Other issues in this category (26)
The agent code-named "Backdoor"
Thursday, April 19, 2018
In the Soviet era, a caricature associated with an attempt that was made on the Pope's life was published in the humour magazine Krokodil: investigators armed with magnifying glasses looked for clues suggesting that the Kremlin's hand was involved, while a huge footprint with "the CIA" written in it was right next to them. Times change, but what about everything else?
Many media outlets have written about Russian hackers using backdoors to compromise the US elections. And the idea of "KGB agents" being involved in the anti-virus industry is as old as the hills. But since backdoors do exist, perhaps, someone does use them?
The US government doesn't require authorisation from its Foreign Intelligence Surveillance Court (FISA Court) to request that a provider deploy a backdoor in their products. To accomplish this, the government can use existing legislation, and should a company refuse to comply, it may still be compelled to do so by the court.
It appears that as of now, the FISA court must order a company to deploy a backdoor or weaken its encryption. A spokesperson for the Director of National Intelligence declined to comment. The government made its remarks in July in response to questions posed by Sen. Ron Wyden (D-OR) (https://www.documentcloud.org/documents/4320971-FISA-questions-July-2017.html#document/p18/a391108), but they were only made public this weekend.
US intelligence services gather information and conduct surveillance operations in accordance with section 702 of the Foreign Intelligence Surveillance Act.
The authorities can compel any company to circumvent encryption in any of their products.
Or here is another example: secret agents were using malware while an anti-virus was running—as a result, one Russian anti-virus product was banished from computers in US governmental institutions. So logically any other company exposing someone else's secrets would be treated the same way!
According to NBC, (https://www.nbcnews.com/tech/tech-news/uber-s-former-security-head-alleges-company-hired-ex-cia-n824621), during a court hearing, Uber's former security head Richard Jacobs claimed that the company employed ex-CIA agents to spy on its competitors worldwide.
Should Russian civil servants now be prohibited from using Uber?

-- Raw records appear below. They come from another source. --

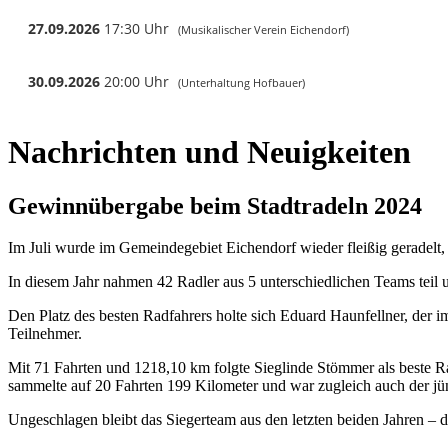
Nachrichten und Neuigkeiten
Gewinnübergabe beim Stadtradeln 2024
Im Juli wurde im Gemeindegebiet Eichendorf wieder fleißig geradelt, d
In diesem Jahr nahmen 42 Radler aus 5 unterschiedlichen Teams teil 
Den Platz des besten Radfahrers holte sich Eduard Haunfellner, der 
Teilnehmer.
Mit 71 Fahrten und 1218,10 km folgte Sieglinde Stömmer als beste Ra
sammelte auf 20 Fahrten 199 Kilometer und war zugleich auch der jü
Ungeschlagen bleibt das Siegerteam aus den letzten beiden Jahren –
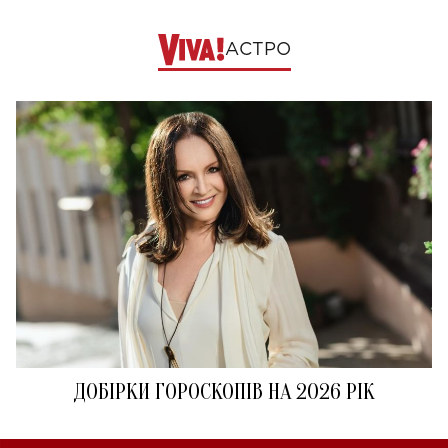
АСТРО
ДОБІРКИ ГОРОСКОПІВ НА 2026 РІК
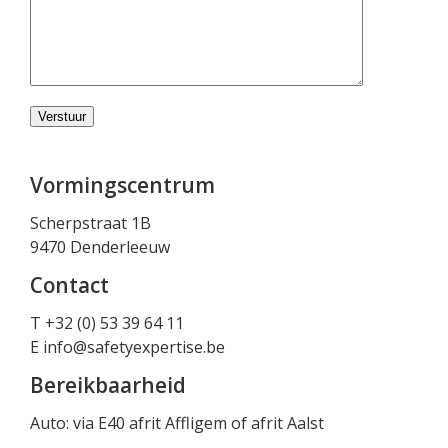
Vormingscentrum
Scherpstraat 1B
9470 Denderleeuw
Contact
T +32 (0) 53 39 64 11
E
info@safetyexpertise.be
Bereikbaarheid
Auto: via E40 afrit Affligem of afrit Aalst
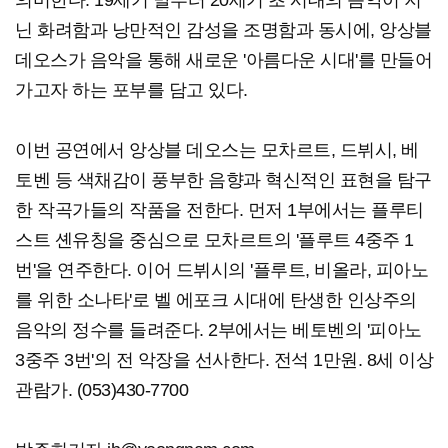
의미한다. 19세기 말부터 20세기 초 시대의 음악이 지
닌 화려함과 낭만적인 감성을 조명함과 동시에, 앙상블
데오스가 음악을 통해 새로운 '아름다운 시대'를 만들어
가고자 하는 포부를 담고 있다.
이번 공연에서 앙상블 데오스는 모차르트, 드뷔시, 베
토벤 등 색채감이 풍부한 음향과 혁신적인 표현을 탐구
한 작곡가들의 작품을 전한다. 먼저 1부에서는 플루티
스트 셴유칭을 중심으로 모차르트의 '플루트 4중주 1
번'을 연주한다. 이어 드뷔시의 '플루트, 비올라, 피아노
를 위한 소나타'로 벨 에포크 시대에 탄생한 인상주의
음악의 정수를 들려준다. 2부에서는 베토벤의 '피아노
3중주 3번'의 전 악장을 선사한다. 전석 1만원. 8세 이상
관람가. (053)430-7700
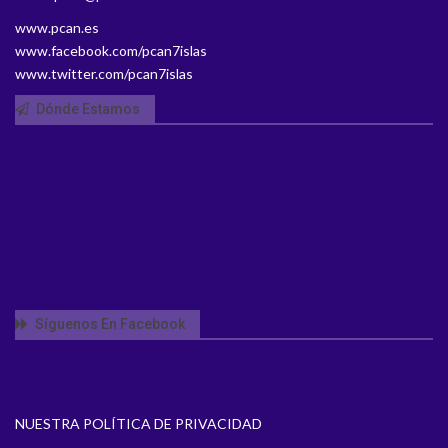
www.pcan.es
www.facebook.com/pcan7islas
www.twitter.com/pcan7islas
Dónde Estamos
Síguenos En Facebook
NUESTRA POLÍTICA DE PRIVACIDAD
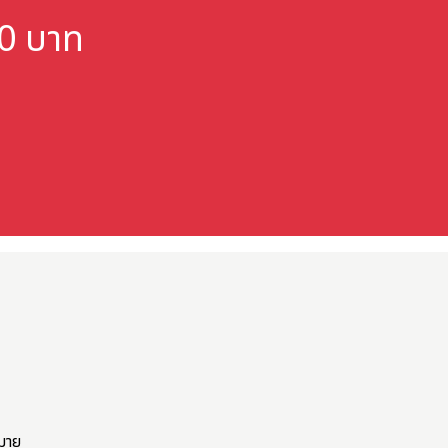
000 บาท
มาย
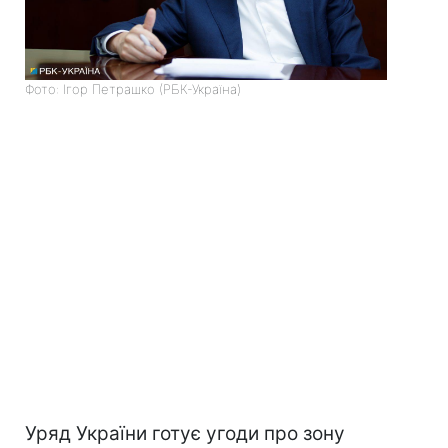
Фото: Ігор Петрашко (РБК-Україна)
Уряд України готує угоди про зону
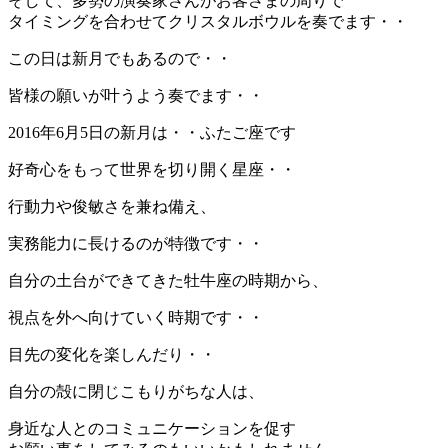
そして、多勢の演奏家さんがお客さまの周りで
タイミングを合わせてクリスタルボウルを奏でます・・
この日は新月でもあるので・・
皆様の願いが叶うよう奏でます・・
2016年6月5日の新月は・・ふたご座です
好奇心をもって世界を切り開く星座・・
行動力や俊敏さを兼ね備え、
実務能力に長けるのが特徴です・・
自分の土台ができてきた牡牛座の時期から、
視点を外へ向けていく時期です・・
目先の変化を楽しんだり・・
自分の殻に閉じこもりがちな人は、
身近な人とのコミュニケーションを促す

The Anti-virus Times recommends
Spy games are par for the course in contemporary life. The world is ruled by information, and if it can be stolen, the corresponding organisations will be doing just that. The conclusion is simple: as ordinary users, we can't do anything about backdoors in applications. We'll never know whether they exist or not.
However, we can protect our systems from intrusion via such backdoors or block suspicious activities.
As you know, WannaCry tried to sneak into computers via a loophole that became known as the result of a leak from a US secret service. And although Dr.Web knew nothing about the vulnerability, it was well aware an attempt was being made to penetrate system defences and blocked the attack. The Dr.Web Firewall can also be used to block suspicious activities.
German authorities have come up with new legislation that would compel all electronic equipment manufacturers to incorporate backdoors into their products, specifically for the needs of law enforcement agencies.
Germany's Interior Minister stated that the manufacturers supposedly had a "legal obligation" to equip their products with backdoors for the convenience of law enforcement agencies. He also wanted IT companies to disclose their "programming protocols" for further inspection. The law incorporates a clause that would empower German authorities to demand that companies reveal all the information related to the encryption routines they use.
And there’s more. Under the law, the German authorities would be able to "shut down private computers in the event of a crisis".
Dr.Web is wondering…
Obviously, the secret services in one country won't share information about their backdoor with the intelligence agencies of another. But the latter will also be eager to have this option at their disposal. So it may happen that every device will contain a plethora of similar backdoors for each intelligence service in the world, or, perhaps, they will all be using the same loophole, but no one will know about it except for the respective manufacturer (and the secret agents who infiltrate its staff). A Kafkaesque turn of events, indeed!
P.S. While this issue was in production
To neutralise malware and keep your devices safe, we've designed protective features such as the Windows Defender anti-virus, Windows Defender SmartScreen, and the Malicious Software Removal Tool. ... Sometimes a report can include files containing malicious code. Files that contain no user data are sent to Microsoft automatically.
But those are honourable spooks. They can do whatever they please.